▶ **TASK REQUIREMENTS**
From the first line to the last, give the material again exactly, without the images.

▶ **DATASET EXTRACT**
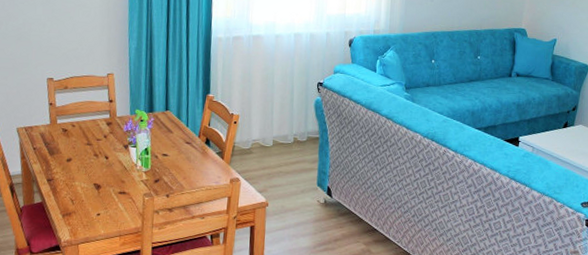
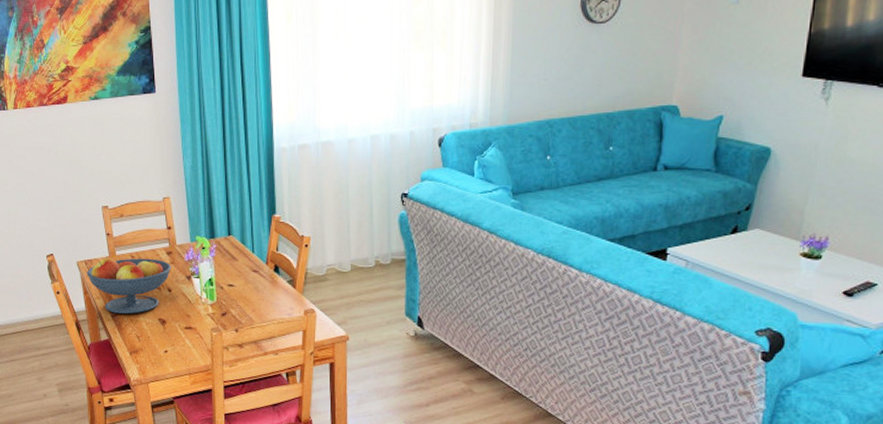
fruit bowl: none [26,125,110,179] -> present [87,257,171,314]

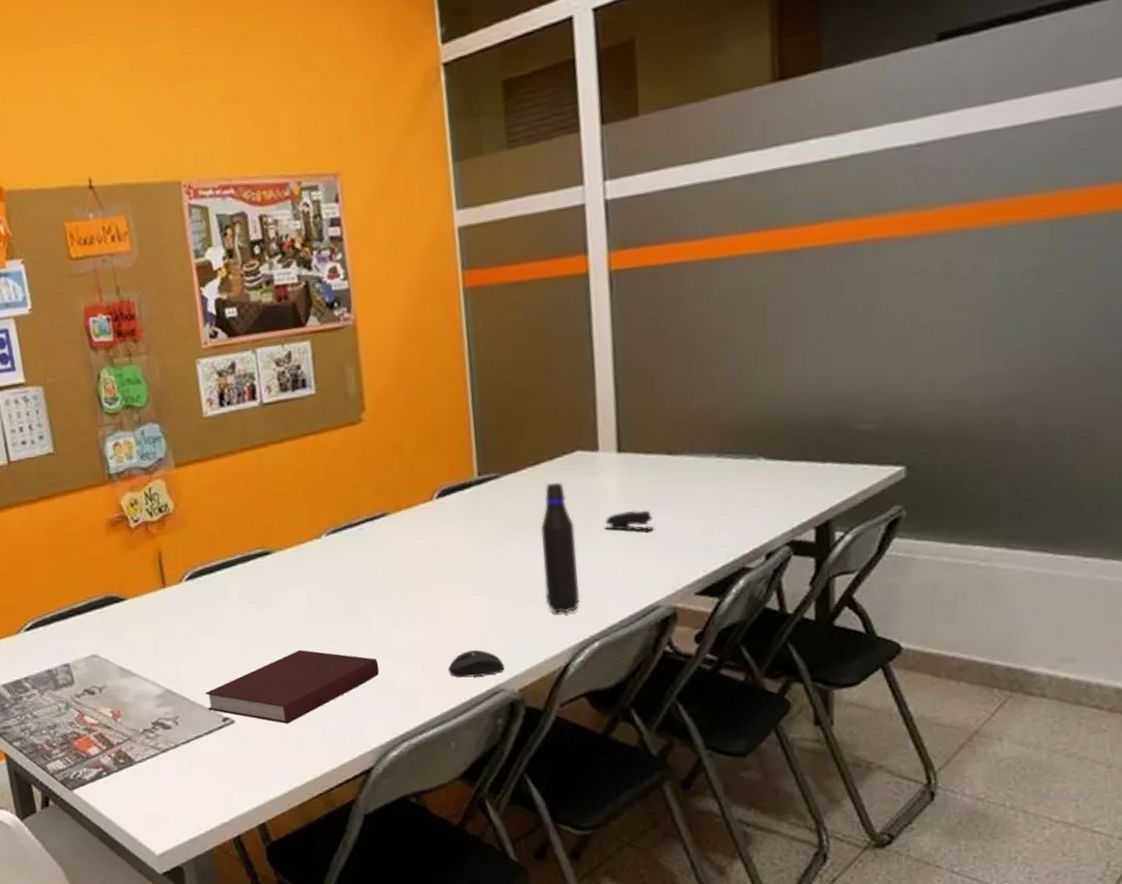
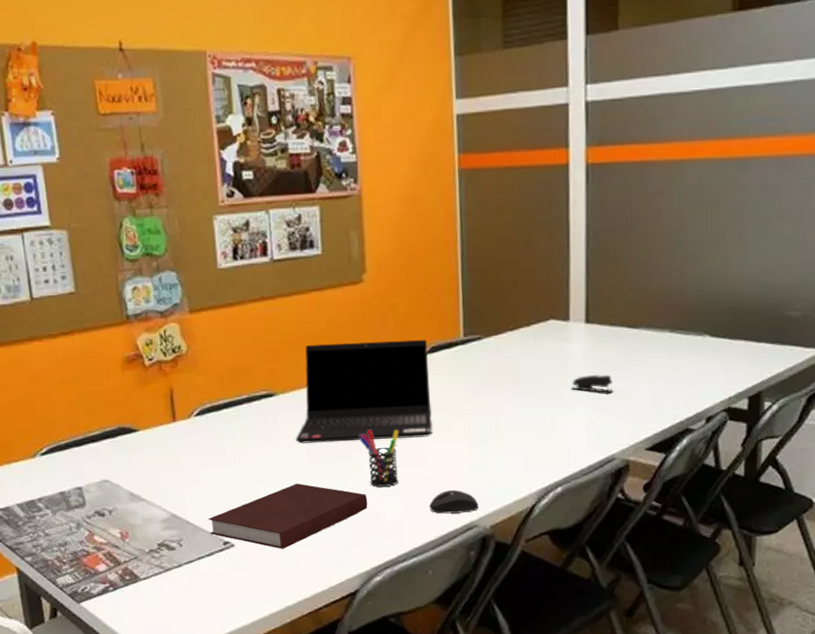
laptop computer: none [295,481,448,605] -> present [295,339,432,444]
pen holder: none [366,584,413,650] -> present [359,429,399,487]
water bottle: present [541,483,579,614] -> none [516,347,547,462]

▶ **EXERCISE ANSWER**
fruit bowl: none [26,125,110,179] -> present [87,257,171,314]

laptop computer: none [295,481,448,605] -> present [295,339,432,444]
pen holder: none [366,584,413,650] -> present [359,429,399,487]
water bottle: present [541,483,579,614] -> none [516,347,547,462]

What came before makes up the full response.